Look through the listing underneath for "postgresql", and copy every line that has it.

-- SOURCE MATERIAL follows --

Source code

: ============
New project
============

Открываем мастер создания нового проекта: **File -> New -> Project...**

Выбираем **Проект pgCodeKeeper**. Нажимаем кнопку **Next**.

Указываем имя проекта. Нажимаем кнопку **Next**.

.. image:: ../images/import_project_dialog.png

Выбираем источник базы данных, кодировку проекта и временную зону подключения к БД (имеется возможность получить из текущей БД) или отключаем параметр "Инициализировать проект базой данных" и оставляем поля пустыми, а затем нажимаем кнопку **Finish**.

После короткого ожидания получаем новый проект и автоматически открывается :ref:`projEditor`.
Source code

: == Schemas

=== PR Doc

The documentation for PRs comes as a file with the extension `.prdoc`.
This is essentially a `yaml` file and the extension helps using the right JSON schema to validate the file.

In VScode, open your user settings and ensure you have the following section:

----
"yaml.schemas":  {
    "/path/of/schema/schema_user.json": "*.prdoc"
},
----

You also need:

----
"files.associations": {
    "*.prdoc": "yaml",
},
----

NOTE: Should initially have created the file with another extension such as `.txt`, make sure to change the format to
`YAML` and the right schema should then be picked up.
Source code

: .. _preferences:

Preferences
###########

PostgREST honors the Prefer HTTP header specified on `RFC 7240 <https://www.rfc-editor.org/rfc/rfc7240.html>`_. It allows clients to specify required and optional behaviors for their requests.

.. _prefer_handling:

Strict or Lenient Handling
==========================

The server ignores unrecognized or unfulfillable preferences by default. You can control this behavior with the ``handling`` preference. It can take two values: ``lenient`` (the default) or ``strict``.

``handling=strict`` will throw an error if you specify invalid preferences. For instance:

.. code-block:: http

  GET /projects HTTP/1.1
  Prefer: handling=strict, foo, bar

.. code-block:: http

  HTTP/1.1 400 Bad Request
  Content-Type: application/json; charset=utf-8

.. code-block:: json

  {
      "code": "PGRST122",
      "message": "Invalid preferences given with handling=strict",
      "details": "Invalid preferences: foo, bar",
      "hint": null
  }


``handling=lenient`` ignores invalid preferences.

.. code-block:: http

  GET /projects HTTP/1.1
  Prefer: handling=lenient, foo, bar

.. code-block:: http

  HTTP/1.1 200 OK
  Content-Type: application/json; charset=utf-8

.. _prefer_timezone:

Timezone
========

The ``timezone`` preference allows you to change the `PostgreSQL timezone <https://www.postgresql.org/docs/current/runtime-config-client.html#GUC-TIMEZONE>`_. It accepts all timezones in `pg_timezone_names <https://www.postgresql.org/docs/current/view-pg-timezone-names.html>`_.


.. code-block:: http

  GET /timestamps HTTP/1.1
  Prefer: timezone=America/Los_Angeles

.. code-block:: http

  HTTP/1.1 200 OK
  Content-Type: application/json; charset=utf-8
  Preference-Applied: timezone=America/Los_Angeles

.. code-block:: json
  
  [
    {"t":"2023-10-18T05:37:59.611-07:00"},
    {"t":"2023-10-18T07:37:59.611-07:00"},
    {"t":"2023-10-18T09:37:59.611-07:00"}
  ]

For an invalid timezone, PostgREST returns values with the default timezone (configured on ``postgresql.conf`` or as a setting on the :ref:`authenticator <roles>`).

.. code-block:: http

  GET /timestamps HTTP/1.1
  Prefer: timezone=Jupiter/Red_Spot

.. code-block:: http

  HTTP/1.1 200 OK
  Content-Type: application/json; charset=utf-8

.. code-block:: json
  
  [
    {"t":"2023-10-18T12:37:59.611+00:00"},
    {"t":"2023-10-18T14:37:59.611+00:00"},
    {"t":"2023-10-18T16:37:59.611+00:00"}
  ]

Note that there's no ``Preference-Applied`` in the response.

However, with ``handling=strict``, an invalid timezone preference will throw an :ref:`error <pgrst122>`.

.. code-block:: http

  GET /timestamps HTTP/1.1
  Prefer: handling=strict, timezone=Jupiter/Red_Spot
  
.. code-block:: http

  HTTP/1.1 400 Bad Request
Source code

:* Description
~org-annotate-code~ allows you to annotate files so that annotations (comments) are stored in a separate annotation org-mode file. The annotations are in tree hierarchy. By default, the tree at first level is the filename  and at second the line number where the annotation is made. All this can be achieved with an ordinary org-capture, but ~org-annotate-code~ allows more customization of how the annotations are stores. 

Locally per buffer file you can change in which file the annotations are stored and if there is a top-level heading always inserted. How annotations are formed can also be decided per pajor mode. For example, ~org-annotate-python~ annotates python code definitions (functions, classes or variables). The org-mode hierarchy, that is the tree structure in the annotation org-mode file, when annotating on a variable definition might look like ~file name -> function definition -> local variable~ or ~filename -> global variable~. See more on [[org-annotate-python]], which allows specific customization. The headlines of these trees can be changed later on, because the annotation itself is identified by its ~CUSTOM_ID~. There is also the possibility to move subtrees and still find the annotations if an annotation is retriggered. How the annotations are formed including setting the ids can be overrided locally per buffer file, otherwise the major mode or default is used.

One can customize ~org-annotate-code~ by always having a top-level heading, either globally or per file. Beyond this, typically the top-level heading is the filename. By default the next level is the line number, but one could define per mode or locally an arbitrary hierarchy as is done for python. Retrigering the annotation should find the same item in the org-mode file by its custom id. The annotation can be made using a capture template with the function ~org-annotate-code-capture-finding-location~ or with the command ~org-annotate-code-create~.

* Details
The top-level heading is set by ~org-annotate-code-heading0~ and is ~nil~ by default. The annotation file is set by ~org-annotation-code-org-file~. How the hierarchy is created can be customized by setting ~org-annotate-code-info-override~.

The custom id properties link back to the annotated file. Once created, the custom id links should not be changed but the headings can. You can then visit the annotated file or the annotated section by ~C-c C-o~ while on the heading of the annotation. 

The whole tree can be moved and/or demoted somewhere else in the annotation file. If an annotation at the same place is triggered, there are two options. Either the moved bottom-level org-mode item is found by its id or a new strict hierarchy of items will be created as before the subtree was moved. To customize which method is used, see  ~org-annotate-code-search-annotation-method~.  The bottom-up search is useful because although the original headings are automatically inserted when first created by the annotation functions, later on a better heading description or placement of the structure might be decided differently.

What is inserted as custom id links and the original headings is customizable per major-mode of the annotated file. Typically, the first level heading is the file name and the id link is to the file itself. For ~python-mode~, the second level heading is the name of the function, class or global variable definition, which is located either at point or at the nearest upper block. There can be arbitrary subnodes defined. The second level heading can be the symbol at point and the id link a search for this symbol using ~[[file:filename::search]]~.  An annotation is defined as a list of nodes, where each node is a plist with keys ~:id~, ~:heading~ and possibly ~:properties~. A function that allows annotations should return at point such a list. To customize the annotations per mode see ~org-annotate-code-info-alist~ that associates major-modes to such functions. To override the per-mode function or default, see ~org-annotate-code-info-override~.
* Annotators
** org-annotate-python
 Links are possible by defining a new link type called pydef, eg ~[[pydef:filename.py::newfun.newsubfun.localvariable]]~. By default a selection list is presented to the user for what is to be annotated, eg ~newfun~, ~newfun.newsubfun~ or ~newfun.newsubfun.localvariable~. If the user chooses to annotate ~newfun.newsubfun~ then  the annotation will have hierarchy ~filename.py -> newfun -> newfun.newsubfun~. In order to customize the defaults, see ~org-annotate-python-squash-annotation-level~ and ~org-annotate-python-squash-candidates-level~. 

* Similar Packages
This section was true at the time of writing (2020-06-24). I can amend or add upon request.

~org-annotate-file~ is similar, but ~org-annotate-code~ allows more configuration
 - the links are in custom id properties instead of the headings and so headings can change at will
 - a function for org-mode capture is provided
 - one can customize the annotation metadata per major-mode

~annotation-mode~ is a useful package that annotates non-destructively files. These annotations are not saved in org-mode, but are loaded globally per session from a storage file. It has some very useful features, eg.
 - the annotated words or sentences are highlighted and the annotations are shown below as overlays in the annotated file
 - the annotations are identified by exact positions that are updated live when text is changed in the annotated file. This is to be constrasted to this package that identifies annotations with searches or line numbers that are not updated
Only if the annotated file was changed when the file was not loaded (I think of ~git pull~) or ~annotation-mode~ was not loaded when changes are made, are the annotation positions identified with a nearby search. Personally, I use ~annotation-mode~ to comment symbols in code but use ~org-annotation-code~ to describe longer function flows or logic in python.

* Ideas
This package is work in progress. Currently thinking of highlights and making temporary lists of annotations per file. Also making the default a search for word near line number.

-- SOURCE MATERIAL concluded --

**RESPONSE:**
The ``timezone`` preference allows you to change the `PostgreSQL timezone <https://www.postgresql.org/docs/current/runtime-config-client.html#GUC-TIMEZONE>`_. It accepts all timezones in `pg_timezone_names <https://www.postgresql.org/docs/current/view-pg-timezone-names.html>`_.
For an invalid timezone, PostgREST returns values with the default timezone (configured on ``postgresql.conf`` or as a setting on the :ref:`authenticator <roles>`).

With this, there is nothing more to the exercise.